_INSTRUCTION_
Word for word, copy all of the entries.

_Stored data_
-- -- --
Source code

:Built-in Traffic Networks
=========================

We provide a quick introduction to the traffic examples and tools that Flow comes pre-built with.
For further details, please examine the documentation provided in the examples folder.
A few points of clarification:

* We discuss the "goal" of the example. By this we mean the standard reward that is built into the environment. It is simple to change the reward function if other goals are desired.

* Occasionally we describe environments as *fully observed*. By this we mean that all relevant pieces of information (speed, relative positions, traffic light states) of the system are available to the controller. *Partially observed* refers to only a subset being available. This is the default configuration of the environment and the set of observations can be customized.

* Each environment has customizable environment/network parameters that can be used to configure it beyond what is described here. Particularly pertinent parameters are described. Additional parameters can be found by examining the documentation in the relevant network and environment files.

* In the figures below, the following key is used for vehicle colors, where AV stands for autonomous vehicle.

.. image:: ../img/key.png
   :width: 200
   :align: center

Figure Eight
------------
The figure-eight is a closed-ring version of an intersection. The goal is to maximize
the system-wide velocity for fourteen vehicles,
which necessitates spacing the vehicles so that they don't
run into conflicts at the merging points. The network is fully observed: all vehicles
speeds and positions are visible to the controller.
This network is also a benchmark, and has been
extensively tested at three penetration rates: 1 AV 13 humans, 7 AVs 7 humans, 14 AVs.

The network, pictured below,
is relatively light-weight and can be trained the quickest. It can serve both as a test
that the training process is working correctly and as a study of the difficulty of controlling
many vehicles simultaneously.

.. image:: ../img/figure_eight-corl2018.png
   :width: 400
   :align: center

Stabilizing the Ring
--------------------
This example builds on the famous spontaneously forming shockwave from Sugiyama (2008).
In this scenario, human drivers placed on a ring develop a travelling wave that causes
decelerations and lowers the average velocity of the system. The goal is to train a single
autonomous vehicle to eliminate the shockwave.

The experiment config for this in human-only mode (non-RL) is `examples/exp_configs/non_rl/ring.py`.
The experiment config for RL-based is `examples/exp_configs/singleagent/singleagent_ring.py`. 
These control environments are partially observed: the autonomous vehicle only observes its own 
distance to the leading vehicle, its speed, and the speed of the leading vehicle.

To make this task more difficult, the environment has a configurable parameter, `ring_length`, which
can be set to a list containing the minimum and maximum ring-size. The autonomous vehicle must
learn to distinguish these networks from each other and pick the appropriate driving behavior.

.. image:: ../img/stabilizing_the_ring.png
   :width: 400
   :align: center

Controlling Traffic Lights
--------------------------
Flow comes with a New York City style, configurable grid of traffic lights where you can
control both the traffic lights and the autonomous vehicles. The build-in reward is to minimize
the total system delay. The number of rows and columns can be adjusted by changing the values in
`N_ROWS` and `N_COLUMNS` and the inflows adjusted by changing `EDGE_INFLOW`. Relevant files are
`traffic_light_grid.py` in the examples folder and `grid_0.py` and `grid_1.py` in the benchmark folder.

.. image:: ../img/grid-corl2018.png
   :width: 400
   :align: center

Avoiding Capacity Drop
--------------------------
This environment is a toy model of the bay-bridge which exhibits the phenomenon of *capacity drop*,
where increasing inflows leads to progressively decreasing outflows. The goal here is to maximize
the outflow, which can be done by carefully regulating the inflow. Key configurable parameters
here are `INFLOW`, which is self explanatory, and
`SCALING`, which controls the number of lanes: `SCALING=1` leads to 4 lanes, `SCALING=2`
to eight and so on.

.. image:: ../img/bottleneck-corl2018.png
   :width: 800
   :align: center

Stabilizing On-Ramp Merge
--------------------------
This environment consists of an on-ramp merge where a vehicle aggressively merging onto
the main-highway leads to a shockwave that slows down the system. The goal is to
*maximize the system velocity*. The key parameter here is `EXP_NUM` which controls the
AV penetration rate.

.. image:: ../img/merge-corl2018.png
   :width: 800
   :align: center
-- -- --
_RESULT_
Source code

:Built-in Traffic Networks
=========================

We provide a quick introduction to the traffic examples and tools that Flow comes pre-built with.
For further details, please examine the documentation provided in the examples folder.
A few points of clarification:

* We discuss the "goal" of the example. By this we mean the standard reward that is built into the environment. It is simple to change the reward function if other goals are desired.

* Occasionally we describe environments as *fully observed*. By this we mean that all relevant pieces of information (speed, relative positions, traffic light states) of the system are available to the controller. *Partially observed* refers to only a subset being available. This is the default configuration of the environment and the set of observations can be customized.

* Each environment has customizable environment/network parameters that can be used to configure it beyond what is described here. Particularly pertinent parameters are described. Additional parameters can be found by examining the documentation in the relevant network and environment files.

* In the figures below, the following key is used for vehicle colors, where AV stands for autonomous vehicle.

.. image:: ../img/key.png
   :width: 200
   :align: center

Figure Eight
------------
The figure-eight is a closed-ring version of an intersection. The goal is to maximize
the system-wide velocity for fourteen vehicles,
which necessitates spacing the vehicles so that they don't
run into conflicts at the merging points. The network is fully observed: all vehicles
speeds and positions are visible to the controller.
This network is also a benchmark, and has been
extensively tested at three penetration rates: 1 AV 13 humans, 7 AVs 7 humans, 14 AVs.

The network, pictured below,
is relatively light-weight and can be trained the quickest. It can serve both as a test
that the training process is working correctly and as a study of the difficulty of controlling
many vehicles simultaneously.

.. image:: ../img/figure_eight-corl2018.png
   :width: 400
   :align: center

Stabilizing the Ring
--------------------
This example builds on the famous spontaneously forming shockwave from Sugiyama (2008).
In this scenario, human drivers placed on a ring develop a travelling wave that causes
decelerations and lowers the average velocity of the system. The goal is to train a single
autonomous vehicle to eliminate the shockwave.

The experiment config for this in human-only mode (non-RL) is `examples/exp_configs/non_rl/ring.py`.
The experiment config for RL-based is `examples/exp_configs/singleagent/singleagent_ring.py`. 
These control environments are partially observed: the autonomous vehicle only observes its own 
distance to the leading vehicle, its speed, and the speed of the leading vehicle.

To make this task more difficult, the environment has a configurable parameter, `ring_length`, which
can be set to a list containing the minimum and maximum ring-size. The autonomous vehicle must
learn to distinguish these networks from each other and pick the appropriate driving behavior.

.. image:: ../img/stabilizing_the_ring.png
   :width: 400
   :align: center

Controlling Traffic Lights
--------------------------
Flow comes with a New York City style, configurable grid of traffic lights where you can
control both the traffic lights and the autonomous vehicles. The build-in reward is to minimize
the total system delay. The number of rows and columns can be adjusted by changing the values in
`N_ROWS` and `N_COLUMNS` and the inflows adjusted by changing `EDGE_INFLOW`. Relevant files are
`traffic_light_grid.py` in the examples folder and `grid_0.py` and `grid_1.py` in the benchmark folder.

.. image:: ../img/grid-corl2018.png
   :width: 400
   :align: center

Avoiding Capacity Drop
--------------------------
This environment is a toy model of the bay-bridge which exhibits the phenomenon of *capacity drop*,
where increasing inflows leads to progressively decreasing outflows. The goal here is to maximize
the outflow, which can be done by carefully regulating the inflow. Key configurable parameters
here are `INFLOW`, which is self explanatory, and
`SCALING`, which controls the number of lanes: `SCALING=1` leads to 4 lanes, `SCALING=2`
to eight and so on.

.. image:: ../img/bottleneck-corl2018.png
   :width: 800
   :align: center

Stabilizing On-Ramp Merge
--------------------------
This environment consists of an on-ramp merge where a vehicle aggressively merging onto
the main-highway leads to a shockwave that slows down the system. The goal is to
*maximize the system velocity*. The key parameter here is `EXP_NUM` which controls the
AV penetration rate.

.. image:: ../img/merge-corl2018.png
   :width: 800
   :align: center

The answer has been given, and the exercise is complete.